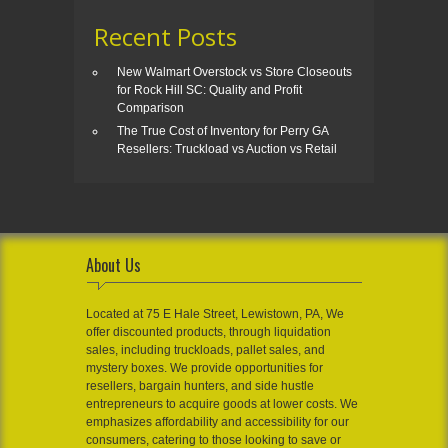
Recent Posts
New Walmart Overstock vs Store Closeouts
for Rock Hill SC: Quality and Profit
Comparison
The True Cost of Inventory for Perry GA
Resellers: Truckload vs Auction vs Retail
About Us
Located at 75 E Hale Street, Lewistown, PA, We
offer discounted products, through liquidation
sales, including truckloads, pallet sales, and
mystery boxes. We provide opportunities for
resellers, bargain hunters, and side hustle
entrepreneurs to acquire goods at lower costs. We
emphasizes affordability and accessibility for our
consumers, catering to those looking to save or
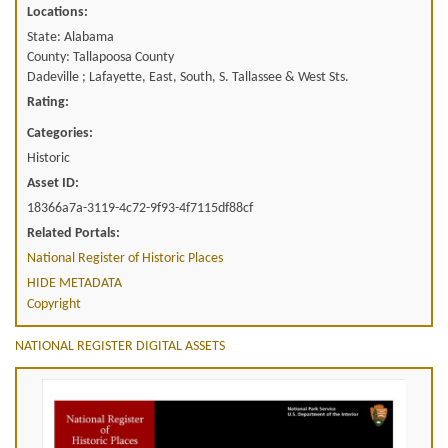
Locations:
State: Alabama
County: Tallapoosa County
Dadeville ; Lafayette, East, South, S. Tallassee & West Sts.
Rating:
Categories:
Historic
Asset ID:
18366a7a-3119-4c72-9f93-4f7115df88cf
Related Portals:
National Register of Historic Places
HIDE METADATA
Copyright
NATIONAL REGISTER DIGITAL ASSETS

........

▶ **TASK DIRECTIONS**: Copy out the text of the listing above line for line, with every word kept as it stands, and leave out the pictures.

▶ **WRITTEN REPLY**:
Recent Posts
New Walmart Overstock vs Store Closeouts
for Rock Hill SC: Quality and Profit
Comparison
The True Cost of Inventory for Perry GA
Resellers: Truckload vs Auction vs Retail
About Us
Located at 75 E Hale Street, Lewistown, PA, We
offer discounted products, through liquidation
sales, including truckloads, pallet sales, and
mystery boxes. We provide opportunities for
resellers, bargain hunters, and side hustle
entrepreneurs to acquire goods at lower costs. We
emphasizes affordability and accessibility for our
consumers, catering to those looking to save or
Locations:
State: Alabama
County: Tallapoosa County
Dadeville ; Lafayette, East, South, S. Tallassee & West Sts.
Rating:
Categories:
Historic
Asset ID:
18366a7a-3119-4c72-9f93-4f7115df88cf
Related Portals:
National Register of Historic Places
HIDE METADATA
Copyright
NATIONAL REGISTER DIGITAL ASSETS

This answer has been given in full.